### Exercise requirements
Only the text is wanted; write out each record below exactly and exclude all pictures.

### Task input
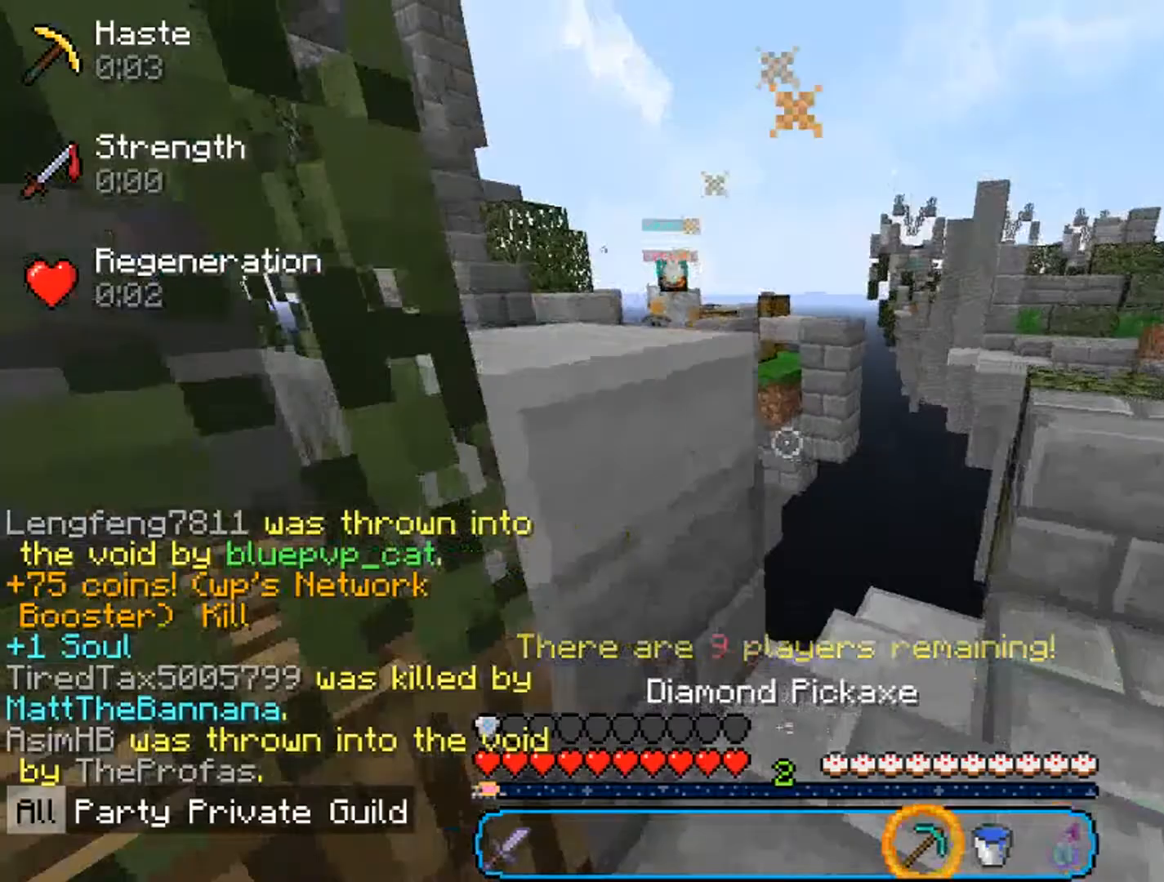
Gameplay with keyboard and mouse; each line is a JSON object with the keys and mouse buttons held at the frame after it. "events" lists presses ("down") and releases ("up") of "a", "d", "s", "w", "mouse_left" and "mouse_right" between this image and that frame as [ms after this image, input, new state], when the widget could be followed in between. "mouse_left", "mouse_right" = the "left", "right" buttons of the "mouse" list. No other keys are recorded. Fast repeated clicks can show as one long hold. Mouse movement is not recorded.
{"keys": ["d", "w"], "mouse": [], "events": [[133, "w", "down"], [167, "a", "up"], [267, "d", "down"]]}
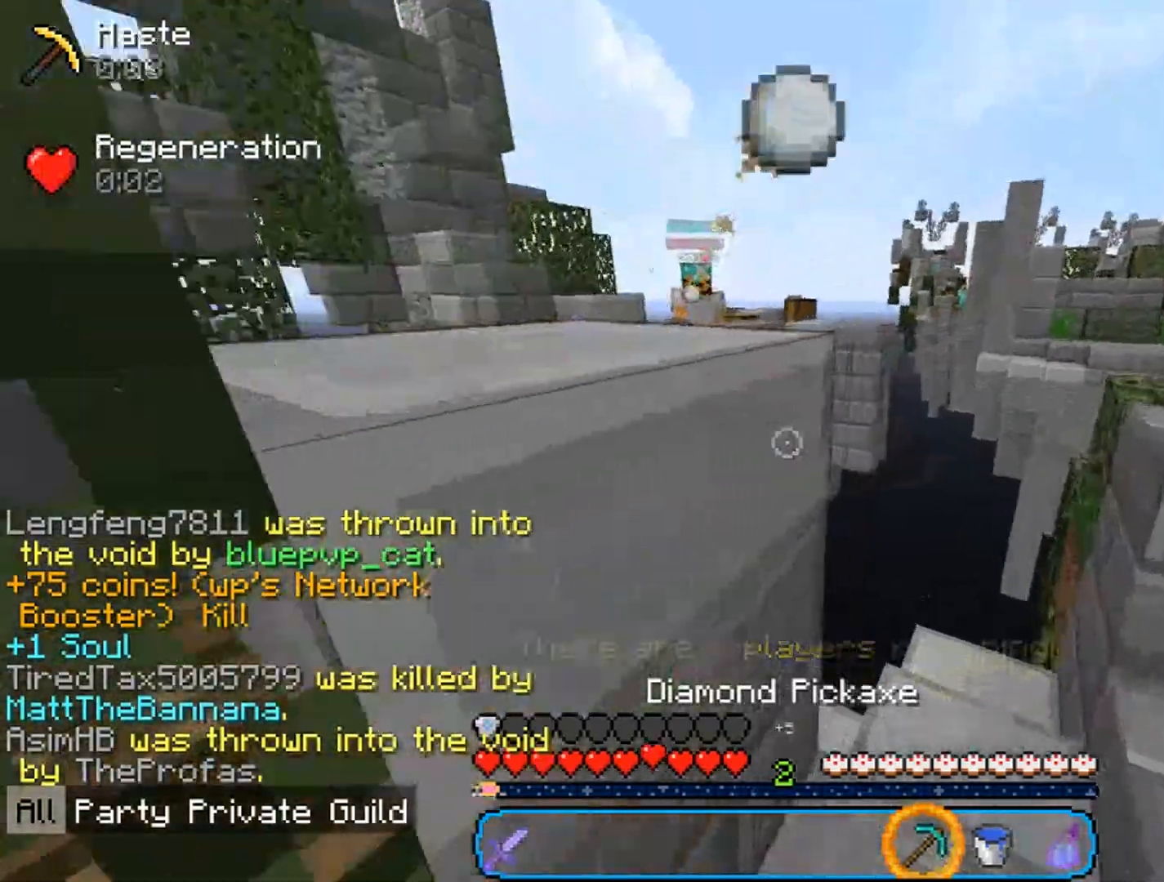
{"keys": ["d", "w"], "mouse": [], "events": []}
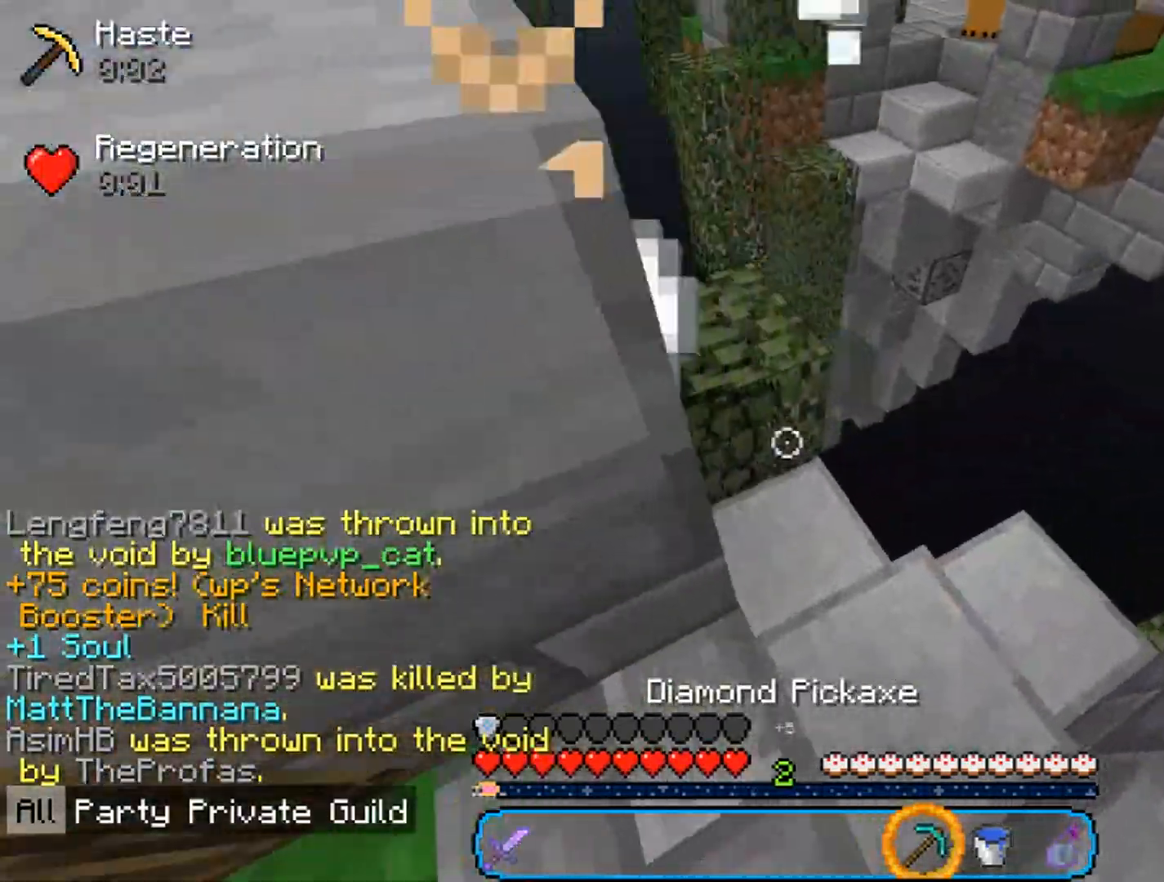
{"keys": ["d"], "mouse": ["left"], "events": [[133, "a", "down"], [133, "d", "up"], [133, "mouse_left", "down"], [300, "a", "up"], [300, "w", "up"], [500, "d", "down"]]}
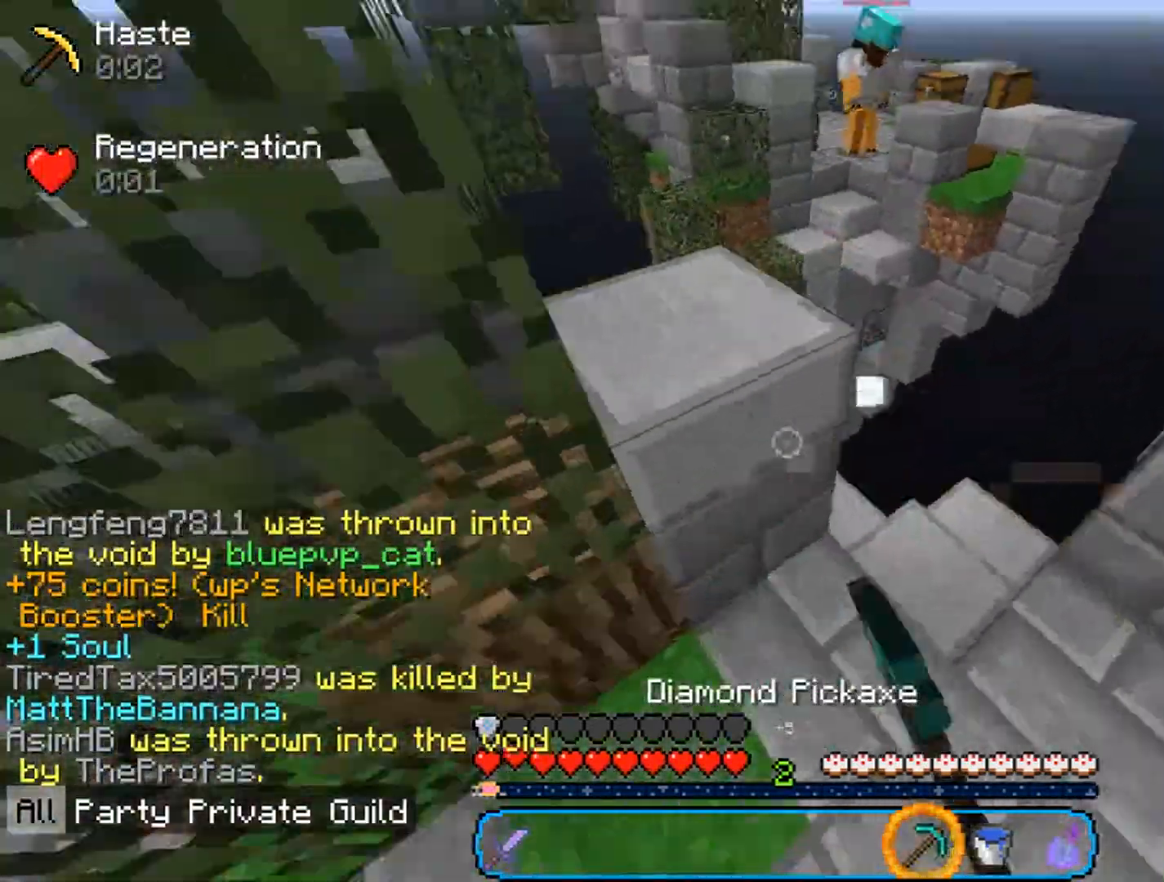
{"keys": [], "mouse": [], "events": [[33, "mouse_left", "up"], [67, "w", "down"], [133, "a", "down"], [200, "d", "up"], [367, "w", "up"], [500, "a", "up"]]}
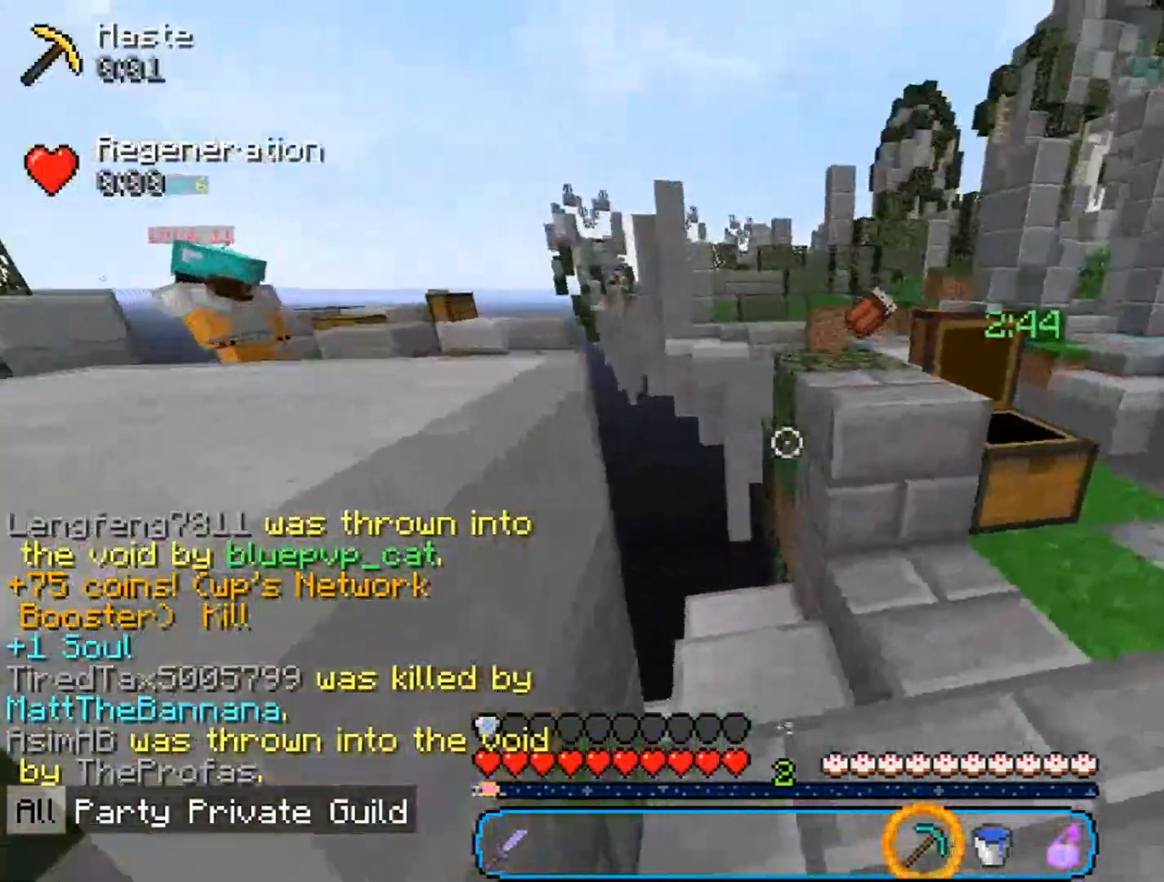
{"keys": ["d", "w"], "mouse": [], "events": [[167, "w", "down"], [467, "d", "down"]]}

### Solution to the problem
Gameplay with keyboard and mouse; each line is a JSON object with the keys and mouse buttons held at the frame after it. "events" lists presses ("down") and releases ("up") of "a", "d", "s", "w", "mouse_left" and "mouse_right" between this image and that frame as [ms after this image, input, new state], when the widget could be followed in between. "mouse_left", "mouse_right" = the "left", "right" buttons of the "mouse" list. No other keys are recorded. Fast repeated clicks can show as one long hold. Mouse movement is not recorded.
{"keys": ["d", "w"], "mouse": [], "events": [[133, "w", "down"], [167, "a", "up"], [267, "d", "down"]]}
{"keys": ["d", "w"], "mouse": [], "events": []}
{"keys": ["d"], "mouse": ["left"], "events": [[133, "a", "down"], [133, "d", "up"], [133, "mouse_left", "down"], [300, "a", "up"], [300, "w", "up"], [500, "d", "down"]]}
{"keys": [], "mouse": [], "events": [[33, "mouse_left", "up"], [67, "w", "down"], [133, "a", "down"], [200, "d", "up"], [367, "w", "up"], [500, "a", "up"]]}
{"keys": ["d", "w"], "mouse": [], "events": [[167, "w", "down"], [467, "d", "down"]]}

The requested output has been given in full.